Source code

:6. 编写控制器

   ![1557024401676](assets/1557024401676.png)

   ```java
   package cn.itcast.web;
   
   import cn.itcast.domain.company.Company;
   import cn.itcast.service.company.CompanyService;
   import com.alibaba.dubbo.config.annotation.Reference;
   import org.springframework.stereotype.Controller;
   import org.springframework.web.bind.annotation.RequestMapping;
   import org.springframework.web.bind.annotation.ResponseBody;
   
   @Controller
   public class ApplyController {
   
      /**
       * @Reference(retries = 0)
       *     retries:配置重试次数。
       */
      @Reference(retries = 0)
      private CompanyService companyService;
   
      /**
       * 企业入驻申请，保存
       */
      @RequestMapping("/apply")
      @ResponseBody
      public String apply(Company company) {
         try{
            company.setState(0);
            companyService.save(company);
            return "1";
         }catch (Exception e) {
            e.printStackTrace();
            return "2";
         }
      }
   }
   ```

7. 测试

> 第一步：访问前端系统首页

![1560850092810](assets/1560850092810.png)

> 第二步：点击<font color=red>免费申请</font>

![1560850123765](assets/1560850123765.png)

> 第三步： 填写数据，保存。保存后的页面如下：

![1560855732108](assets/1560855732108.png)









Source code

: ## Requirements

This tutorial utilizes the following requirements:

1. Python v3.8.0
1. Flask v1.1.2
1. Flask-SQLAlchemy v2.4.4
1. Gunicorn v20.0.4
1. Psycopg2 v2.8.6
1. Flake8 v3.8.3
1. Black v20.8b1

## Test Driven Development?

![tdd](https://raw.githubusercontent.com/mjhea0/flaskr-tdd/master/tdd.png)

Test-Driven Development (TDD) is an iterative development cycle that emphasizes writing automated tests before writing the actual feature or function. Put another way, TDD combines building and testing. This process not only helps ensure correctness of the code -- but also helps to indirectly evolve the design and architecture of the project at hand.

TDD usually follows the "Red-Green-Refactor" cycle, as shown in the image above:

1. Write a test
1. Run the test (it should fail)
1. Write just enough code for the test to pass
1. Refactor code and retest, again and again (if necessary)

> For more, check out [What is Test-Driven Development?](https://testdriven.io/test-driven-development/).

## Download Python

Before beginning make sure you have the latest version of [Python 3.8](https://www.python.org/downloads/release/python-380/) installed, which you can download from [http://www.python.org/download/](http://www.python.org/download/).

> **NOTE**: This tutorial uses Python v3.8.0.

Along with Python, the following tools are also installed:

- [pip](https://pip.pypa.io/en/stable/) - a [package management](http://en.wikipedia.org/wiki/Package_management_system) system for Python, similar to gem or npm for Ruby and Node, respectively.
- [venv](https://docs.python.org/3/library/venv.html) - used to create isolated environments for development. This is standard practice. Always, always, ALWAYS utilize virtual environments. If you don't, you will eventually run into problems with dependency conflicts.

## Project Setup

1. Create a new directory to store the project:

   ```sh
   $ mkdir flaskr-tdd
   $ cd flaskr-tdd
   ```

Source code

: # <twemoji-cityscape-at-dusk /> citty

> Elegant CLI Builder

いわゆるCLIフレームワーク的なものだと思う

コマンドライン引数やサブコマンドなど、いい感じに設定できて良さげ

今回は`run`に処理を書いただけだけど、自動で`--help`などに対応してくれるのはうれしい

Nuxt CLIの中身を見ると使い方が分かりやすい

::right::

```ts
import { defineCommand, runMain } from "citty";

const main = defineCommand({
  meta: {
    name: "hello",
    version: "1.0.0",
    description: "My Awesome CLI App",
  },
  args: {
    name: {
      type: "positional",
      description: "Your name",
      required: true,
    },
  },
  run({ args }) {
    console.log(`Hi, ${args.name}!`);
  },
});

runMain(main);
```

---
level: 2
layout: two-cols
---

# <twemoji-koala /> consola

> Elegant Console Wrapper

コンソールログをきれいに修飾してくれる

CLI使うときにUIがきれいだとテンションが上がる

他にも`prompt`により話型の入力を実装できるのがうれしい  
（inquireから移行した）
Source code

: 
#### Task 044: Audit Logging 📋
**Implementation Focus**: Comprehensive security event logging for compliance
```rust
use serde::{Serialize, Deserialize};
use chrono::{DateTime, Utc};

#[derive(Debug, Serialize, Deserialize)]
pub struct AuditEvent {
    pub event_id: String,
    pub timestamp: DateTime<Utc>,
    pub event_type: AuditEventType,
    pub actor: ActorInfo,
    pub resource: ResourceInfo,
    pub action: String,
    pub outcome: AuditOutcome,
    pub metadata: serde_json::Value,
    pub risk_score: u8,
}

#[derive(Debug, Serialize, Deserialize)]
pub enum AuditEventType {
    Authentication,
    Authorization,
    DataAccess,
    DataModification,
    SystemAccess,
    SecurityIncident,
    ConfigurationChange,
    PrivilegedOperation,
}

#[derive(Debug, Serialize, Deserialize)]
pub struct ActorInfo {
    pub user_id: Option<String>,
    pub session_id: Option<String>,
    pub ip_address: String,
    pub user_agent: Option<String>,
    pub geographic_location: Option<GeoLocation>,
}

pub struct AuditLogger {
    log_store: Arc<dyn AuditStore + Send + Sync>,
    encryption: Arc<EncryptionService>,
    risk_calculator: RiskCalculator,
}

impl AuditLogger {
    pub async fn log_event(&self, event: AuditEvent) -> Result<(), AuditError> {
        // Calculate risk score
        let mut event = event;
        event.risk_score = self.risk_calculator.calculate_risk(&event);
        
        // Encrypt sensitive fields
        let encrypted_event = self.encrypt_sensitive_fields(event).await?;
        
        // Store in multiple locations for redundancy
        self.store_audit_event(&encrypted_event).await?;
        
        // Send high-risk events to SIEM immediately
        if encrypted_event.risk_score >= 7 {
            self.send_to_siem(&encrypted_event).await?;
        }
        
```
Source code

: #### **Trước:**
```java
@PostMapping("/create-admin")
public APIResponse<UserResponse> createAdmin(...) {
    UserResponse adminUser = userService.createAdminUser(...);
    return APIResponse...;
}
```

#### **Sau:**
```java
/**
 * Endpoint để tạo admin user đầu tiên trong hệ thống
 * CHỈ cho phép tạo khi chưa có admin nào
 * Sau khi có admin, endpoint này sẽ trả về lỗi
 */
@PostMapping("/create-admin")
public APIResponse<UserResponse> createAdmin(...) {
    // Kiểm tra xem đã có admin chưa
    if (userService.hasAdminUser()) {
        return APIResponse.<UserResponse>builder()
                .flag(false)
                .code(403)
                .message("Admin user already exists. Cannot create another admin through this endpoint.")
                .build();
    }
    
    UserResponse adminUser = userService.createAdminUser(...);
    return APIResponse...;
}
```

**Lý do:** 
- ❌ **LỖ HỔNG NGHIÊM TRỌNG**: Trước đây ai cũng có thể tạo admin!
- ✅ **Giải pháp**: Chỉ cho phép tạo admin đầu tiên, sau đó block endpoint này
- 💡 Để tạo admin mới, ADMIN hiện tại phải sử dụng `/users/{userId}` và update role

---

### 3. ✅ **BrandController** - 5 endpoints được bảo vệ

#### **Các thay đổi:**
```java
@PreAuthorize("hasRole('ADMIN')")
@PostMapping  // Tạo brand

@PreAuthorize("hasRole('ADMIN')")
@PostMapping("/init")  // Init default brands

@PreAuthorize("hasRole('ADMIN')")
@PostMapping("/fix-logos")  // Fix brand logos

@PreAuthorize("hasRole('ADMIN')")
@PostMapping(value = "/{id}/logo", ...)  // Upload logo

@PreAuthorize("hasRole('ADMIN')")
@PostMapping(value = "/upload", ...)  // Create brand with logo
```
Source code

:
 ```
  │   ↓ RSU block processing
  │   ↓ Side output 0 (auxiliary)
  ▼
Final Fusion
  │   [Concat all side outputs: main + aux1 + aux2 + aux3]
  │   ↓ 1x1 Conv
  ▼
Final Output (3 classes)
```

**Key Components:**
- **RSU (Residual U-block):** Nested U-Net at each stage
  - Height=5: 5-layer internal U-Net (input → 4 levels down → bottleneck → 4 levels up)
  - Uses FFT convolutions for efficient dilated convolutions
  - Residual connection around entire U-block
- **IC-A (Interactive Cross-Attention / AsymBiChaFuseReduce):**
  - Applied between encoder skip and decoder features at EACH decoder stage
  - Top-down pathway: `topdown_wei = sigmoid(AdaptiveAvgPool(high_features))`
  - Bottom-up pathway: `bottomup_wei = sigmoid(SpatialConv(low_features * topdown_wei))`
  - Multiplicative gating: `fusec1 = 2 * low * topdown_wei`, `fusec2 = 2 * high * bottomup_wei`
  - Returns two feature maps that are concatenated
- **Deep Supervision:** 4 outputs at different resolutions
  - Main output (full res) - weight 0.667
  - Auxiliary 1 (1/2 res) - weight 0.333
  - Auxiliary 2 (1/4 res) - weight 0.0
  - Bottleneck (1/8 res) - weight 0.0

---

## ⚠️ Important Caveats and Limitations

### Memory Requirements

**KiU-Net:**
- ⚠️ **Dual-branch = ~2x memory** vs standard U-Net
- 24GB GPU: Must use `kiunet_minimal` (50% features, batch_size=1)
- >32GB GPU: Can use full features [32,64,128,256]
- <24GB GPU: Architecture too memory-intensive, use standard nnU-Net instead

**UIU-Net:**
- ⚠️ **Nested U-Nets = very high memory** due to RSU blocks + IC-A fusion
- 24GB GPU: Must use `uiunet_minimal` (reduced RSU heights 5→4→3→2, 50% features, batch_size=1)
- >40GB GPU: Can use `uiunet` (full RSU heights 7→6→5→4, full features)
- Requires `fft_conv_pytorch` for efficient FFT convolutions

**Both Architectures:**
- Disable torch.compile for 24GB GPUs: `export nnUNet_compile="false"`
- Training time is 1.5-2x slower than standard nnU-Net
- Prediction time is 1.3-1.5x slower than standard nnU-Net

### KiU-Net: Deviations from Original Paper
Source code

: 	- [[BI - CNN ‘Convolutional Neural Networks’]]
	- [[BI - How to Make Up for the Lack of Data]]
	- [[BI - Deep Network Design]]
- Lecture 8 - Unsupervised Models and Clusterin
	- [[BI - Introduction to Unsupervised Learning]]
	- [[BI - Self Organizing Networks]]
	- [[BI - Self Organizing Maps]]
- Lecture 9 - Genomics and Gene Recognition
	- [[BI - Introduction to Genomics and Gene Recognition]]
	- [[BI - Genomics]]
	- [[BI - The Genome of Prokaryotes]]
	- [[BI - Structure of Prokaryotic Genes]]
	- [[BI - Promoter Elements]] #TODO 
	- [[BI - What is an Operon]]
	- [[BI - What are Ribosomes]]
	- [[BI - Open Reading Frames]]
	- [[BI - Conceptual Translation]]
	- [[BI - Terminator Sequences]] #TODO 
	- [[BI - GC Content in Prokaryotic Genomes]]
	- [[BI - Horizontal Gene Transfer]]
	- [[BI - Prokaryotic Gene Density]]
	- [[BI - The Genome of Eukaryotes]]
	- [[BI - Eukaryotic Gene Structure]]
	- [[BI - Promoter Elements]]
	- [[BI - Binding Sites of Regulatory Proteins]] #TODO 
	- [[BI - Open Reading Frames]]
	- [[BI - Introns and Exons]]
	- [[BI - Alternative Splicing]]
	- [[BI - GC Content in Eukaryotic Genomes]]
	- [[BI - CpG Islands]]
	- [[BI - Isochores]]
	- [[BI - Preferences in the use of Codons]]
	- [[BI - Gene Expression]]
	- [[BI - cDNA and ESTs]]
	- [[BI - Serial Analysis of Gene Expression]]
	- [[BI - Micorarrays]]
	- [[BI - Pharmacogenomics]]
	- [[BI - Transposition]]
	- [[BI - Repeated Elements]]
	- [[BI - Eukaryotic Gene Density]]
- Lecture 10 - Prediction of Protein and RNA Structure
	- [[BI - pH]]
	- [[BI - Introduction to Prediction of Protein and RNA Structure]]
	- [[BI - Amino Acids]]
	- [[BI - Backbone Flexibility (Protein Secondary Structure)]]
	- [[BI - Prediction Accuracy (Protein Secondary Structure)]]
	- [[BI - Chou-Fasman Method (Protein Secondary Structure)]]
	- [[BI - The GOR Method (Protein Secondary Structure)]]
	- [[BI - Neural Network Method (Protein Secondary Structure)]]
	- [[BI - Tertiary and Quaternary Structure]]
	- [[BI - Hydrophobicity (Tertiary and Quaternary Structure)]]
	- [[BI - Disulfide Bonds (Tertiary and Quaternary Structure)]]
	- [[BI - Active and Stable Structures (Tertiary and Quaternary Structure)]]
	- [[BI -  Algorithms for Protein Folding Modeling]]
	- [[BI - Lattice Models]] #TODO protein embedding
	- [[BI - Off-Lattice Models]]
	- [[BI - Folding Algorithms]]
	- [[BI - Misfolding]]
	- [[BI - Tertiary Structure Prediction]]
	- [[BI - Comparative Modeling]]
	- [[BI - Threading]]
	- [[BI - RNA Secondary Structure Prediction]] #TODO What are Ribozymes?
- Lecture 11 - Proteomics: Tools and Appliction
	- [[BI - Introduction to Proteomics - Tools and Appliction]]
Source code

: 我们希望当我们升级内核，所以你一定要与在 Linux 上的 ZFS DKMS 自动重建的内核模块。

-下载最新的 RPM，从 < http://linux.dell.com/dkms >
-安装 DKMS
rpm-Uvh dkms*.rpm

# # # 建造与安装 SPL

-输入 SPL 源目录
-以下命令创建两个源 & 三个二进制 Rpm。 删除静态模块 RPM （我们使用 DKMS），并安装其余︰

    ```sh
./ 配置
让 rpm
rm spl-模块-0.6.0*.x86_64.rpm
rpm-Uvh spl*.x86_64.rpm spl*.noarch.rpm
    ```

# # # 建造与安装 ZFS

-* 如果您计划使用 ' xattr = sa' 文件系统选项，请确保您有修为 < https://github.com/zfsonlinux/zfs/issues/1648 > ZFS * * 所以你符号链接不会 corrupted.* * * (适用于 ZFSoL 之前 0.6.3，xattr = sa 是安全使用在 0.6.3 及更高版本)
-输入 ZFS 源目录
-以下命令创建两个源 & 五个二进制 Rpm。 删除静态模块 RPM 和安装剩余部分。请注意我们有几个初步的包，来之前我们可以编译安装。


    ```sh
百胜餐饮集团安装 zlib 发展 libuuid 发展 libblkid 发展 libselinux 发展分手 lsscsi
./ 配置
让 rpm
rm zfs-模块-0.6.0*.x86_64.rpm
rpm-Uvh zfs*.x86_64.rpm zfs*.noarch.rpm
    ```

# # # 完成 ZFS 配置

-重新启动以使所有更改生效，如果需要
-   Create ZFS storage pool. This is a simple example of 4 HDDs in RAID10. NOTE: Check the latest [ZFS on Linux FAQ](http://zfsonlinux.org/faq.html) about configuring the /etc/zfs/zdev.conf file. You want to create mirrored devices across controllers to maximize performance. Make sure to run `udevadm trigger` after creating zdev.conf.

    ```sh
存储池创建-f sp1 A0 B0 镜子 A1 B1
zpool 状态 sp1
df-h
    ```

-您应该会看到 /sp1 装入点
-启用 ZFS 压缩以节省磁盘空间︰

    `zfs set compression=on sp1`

◆ Your assignment
Pick out and copy the lines of the entries that hold the string "assets".

◆ Task output
   ![1557024401676](assets/1557024401676.png)
![1560850092810](assets/1560850092810.png)
![1560850123765](assets/1560850123765.png)
![1560855732108](assets/1560855732108.png)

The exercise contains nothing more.